*Brief*:
Answer these questions from the essay on education below:
1. Who decided to build the primary school?
2. What was the school fee?
3. What did the students sit on in class?

*Source passage*:
──────────────────────────────

Education; the ideals versus present realities

 

I have been thinking lately about where I am now and where I was eleven years ago and it inspired me to write this piece.

While growing up, the nearest public school was quite a distance from home and I was going to be trekking there if the parents in my village had not realised the importance of getting an education and decided to build a primary school for us. Many of them who had had an education fought numerous odds to obtain it and so sometimes they would come to classroom when the visited home to teach us.

Most of the parents could not afford to pay regularly the school fee which was a thousand naira, some could not even buy exercise books or sew uniforms, we had a wide variety of students with diverse of these inabilities, some genuine and in some cases the parents just didn’t take the education of their wards seriously yet but whatever was the case we are learnt together.

There weren’t enough classrooms and some classes were taken under mango trees or thatched shades, the floors weren’t cemented but the advantage was we could scribble in them with our fingers, we would call on the teacher to check our work on the floor and if we were correct he would nod his head or otherwise correct us. There were no desks, we sat on logs of wood and those of us who had books place them on our laps while we wrote, it was not the most comfortable way of learning but it was here that some of us gain the initial momentum that has driven us this far in life. It was here I learnt how to read and write, it was here that I learnt the first few words in my English vocabulary.

──────────────────────────────

*Exercise data*:
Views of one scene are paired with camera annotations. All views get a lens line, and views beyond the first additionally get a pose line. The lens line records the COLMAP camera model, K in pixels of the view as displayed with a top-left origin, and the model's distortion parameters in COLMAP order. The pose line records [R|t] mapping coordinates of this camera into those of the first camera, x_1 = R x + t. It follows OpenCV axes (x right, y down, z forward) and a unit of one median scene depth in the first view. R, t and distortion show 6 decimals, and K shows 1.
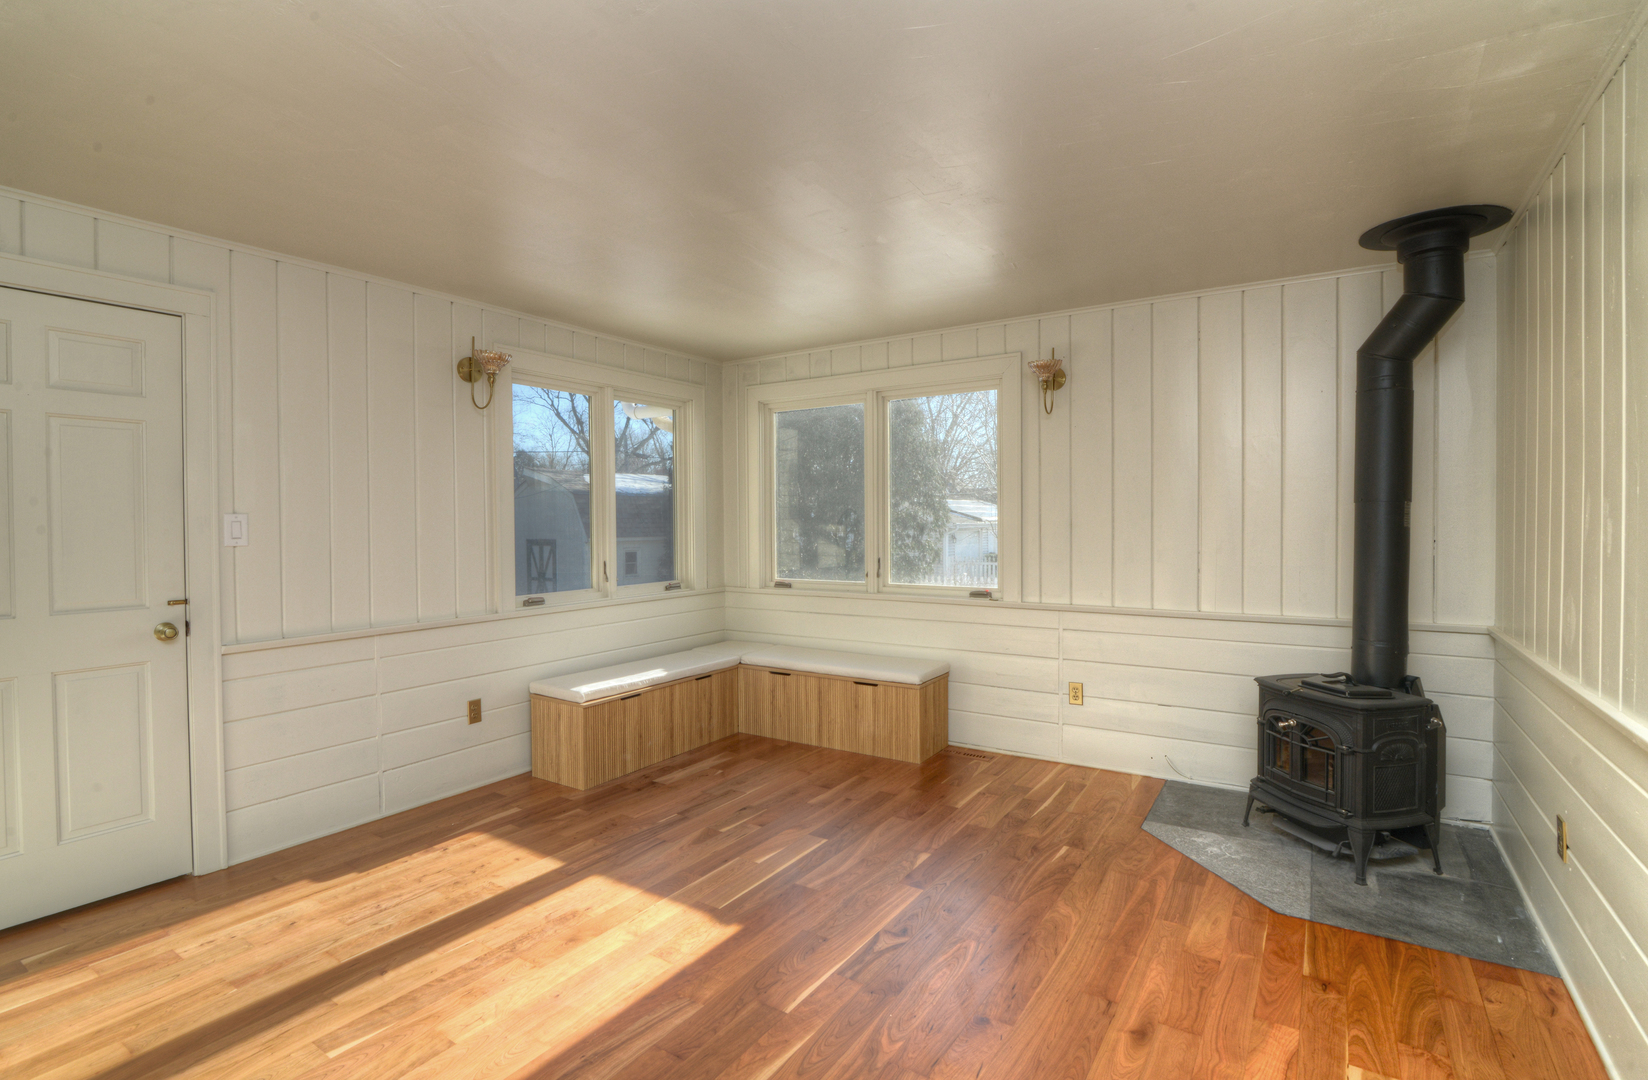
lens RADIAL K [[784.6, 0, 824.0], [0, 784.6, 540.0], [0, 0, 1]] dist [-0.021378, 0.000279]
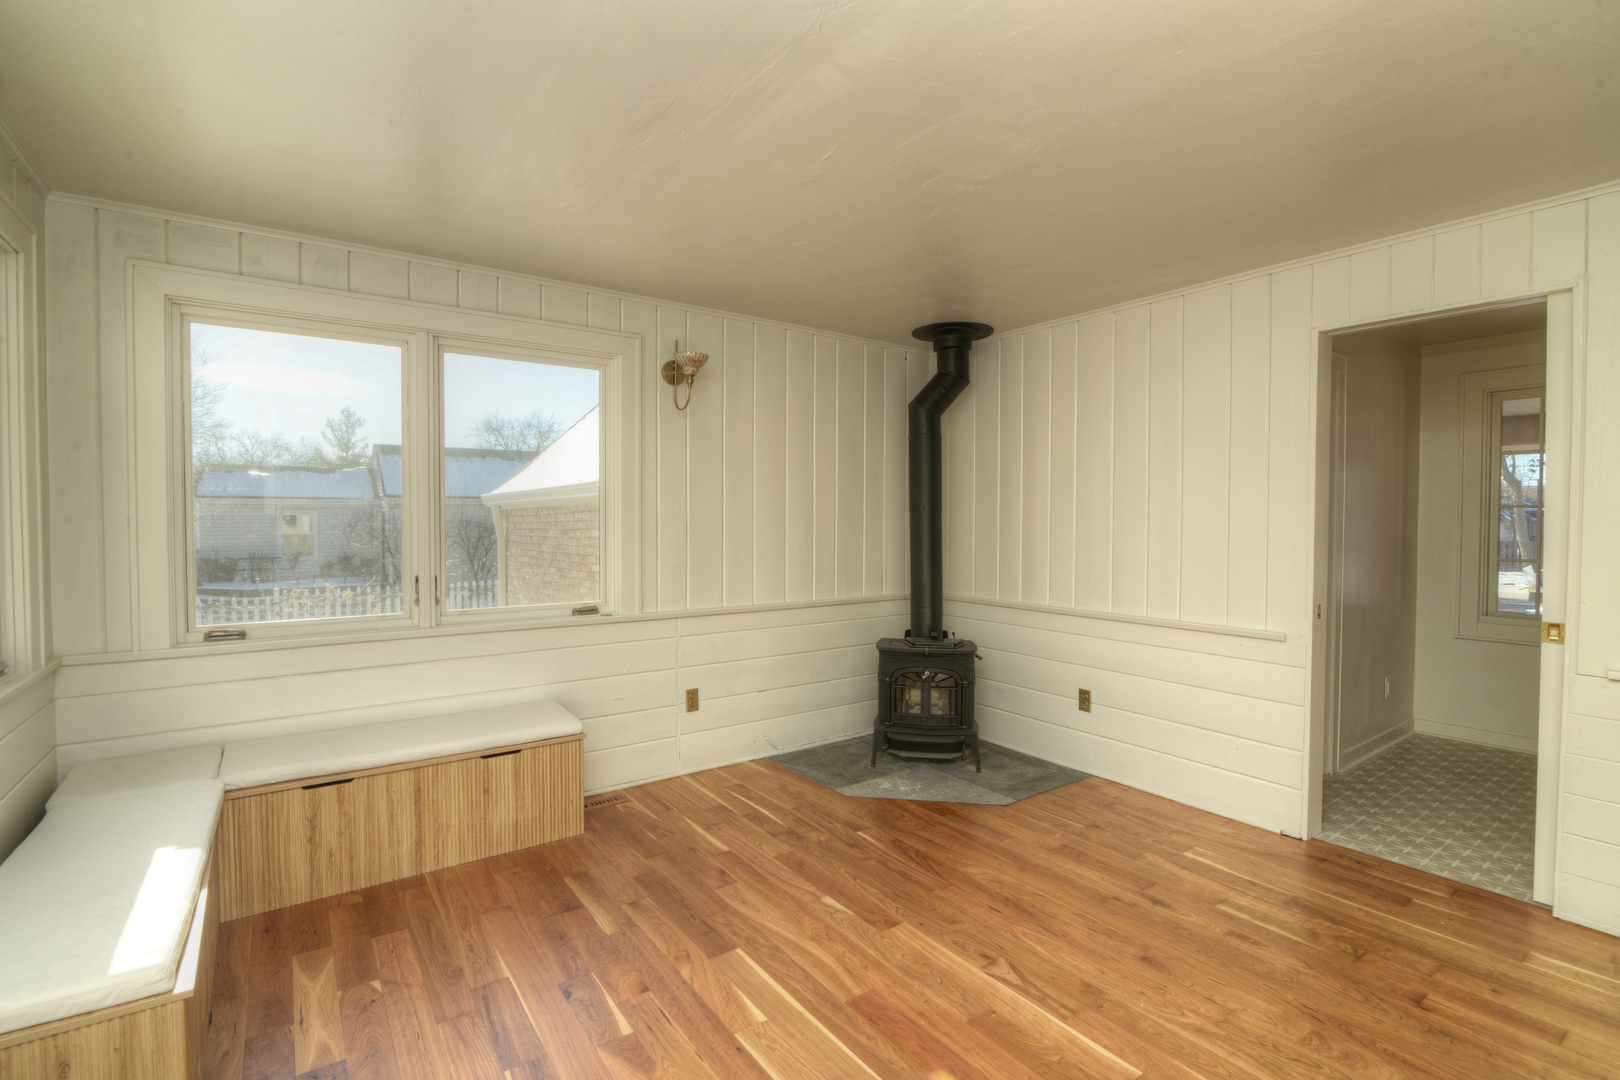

──────────────────────────────

*Answer below*:
1. The parents in the village.
2. A thousand naira.
3. Logs of wood.